Given text →
——

On this page:
20.1 Canonical forms
20.2 Integrity checking
20.3 Ordered binary trees
20.4 Exercises
20.4.1 Queues
5.3.3.8

20 Constructors

20.1 Canonical forms

Today we’re going to look more at the concept of invariants. Invariants often let us write code that takes advantage of the fact that we know some property, the invariant, of our data. We saw this last class using sorted lists of numbers. Today we’re going to examine a new example: fractions.

A fraction can be represented as a compound data that consists of two numbers representing the numerator and denominator:

;; A Fraction is a (new fraction% Integer Integer).
(define-class fraction%
  (fields numerator denominator))

The problem here is that we’d like to consider the fractions:

(new fraction% 1 2)
(new fraction% 2 4)

as representing the same number, namely 1/2, but these are different representations of the same information. The issue with fractions is a recurring issue we’ve seen with information that allows for multiple representations (sets are another example).

There are a couple approaches to solving this issue:

  1. Represents information is some canonical way.

  2. Codify the interpretation of data as a program.

The first approach basically eliminates the problem of multiple representations by picking a unique representation for any given piece of information. For example, with fractions, we might choose to represent all fractions in lowest terms. This means any fraction admits only a single representation and therefore any fractions which are interpreted as "the same" have exactly the same structure. (This approach is not always possible or feasible.)

——

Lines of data
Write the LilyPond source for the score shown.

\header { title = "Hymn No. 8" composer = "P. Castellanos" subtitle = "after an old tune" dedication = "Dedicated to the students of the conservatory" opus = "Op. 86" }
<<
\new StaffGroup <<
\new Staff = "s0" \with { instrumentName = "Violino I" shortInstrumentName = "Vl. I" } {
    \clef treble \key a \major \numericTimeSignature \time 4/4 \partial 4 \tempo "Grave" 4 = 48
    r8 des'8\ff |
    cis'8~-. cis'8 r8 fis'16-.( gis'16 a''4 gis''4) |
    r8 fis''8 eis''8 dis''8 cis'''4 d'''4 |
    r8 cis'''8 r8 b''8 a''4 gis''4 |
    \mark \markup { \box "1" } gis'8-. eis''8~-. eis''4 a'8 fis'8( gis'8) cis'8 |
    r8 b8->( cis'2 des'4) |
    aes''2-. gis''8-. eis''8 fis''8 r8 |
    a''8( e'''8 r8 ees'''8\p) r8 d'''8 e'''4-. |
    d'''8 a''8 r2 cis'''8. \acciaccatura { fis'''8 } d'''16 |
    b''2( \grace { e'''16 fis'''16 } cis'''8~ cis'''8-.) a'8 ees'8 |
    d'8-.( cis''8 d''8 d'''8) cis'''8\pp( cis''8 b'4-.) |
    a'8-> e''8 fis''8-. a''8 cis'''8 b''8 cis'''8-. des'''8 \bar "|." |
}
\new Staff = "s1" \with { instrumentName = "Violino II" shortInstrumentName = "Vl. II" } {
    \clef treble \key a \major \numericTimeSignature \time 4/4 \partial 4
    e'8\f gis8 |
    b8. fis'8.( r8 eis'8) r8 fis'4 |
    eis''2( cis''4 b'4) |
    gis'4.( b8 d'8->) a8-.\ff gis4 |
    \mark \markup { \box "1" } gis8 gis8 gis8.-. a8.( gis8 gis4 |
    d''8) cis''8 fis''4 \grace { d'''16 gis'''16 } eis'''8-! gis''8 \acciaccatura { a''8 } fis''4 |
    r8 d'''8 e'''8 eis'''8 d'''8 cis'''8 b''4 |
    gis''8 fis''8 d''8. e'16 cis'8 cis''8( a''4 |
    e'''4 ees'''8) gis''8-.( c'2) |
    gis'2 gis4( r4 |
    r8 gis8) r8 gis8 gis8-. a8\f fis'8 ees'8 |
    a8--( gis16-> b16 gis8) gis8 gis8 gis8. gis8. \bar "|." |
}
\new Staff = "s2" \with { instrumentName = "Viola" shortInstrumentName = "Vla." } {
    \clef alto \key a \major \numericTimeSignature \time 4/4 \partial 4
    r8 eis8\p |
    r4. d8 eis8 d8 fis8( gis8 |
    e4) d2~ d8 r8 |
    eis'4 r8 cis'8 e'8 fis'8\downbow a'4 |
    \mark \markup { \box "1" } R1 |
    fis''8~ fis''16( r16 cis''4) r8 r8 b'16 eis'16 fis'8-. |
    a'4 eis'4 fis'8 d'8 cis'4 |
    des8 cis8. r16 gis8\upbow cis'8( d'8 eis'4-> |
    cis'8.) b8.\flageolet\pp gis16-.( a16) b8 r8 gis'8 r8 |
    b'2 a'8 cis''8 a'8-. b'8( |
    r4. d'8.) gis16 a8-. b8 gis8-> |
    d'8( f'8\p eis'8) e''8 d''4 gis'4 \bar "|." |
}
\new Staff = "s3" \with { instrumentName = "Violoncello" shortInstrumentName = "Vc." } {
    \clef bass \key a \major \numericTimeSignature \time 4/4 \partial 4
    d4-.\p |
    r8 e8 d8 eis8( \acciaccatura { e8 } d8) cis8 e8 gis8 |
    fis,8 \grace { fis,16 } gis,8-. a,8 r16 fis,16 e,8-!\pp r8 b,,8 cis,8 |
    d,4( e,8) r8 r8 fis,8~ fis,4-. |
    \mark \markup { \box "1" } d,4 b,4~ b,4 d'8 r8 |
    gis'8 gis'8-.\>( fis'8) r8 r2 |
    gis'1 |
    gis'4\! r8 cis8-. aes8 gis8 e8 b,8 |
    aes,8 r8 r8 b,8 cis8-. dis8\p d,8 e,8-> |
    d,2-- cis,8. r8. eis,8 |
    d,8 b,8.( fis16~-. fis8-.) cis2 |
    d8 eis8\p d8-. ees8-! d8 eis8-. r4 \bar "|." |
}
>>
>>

——

What is asked →
[A] According to the constructors page, how might all fractions be represented so that each fraction has only a single representation?
[B] Extract the stretch of the constructors page from "as representing the" through "as a program.".
These records come from a separate source, not from the constructors page.

Exercise answers →
[A] All fractions might be represented in lowest terms.

[B]
as representing the same number, namely 1/2, but these are different representations of the same information. The issue with fractions is a recurring issue we’ve seen with information that allows for multiple representations (sets are another example).

There are a couple approaches to solving this issue:

  1. Represents information is some canonical way.

  2. Codify the interpretation of data as a program.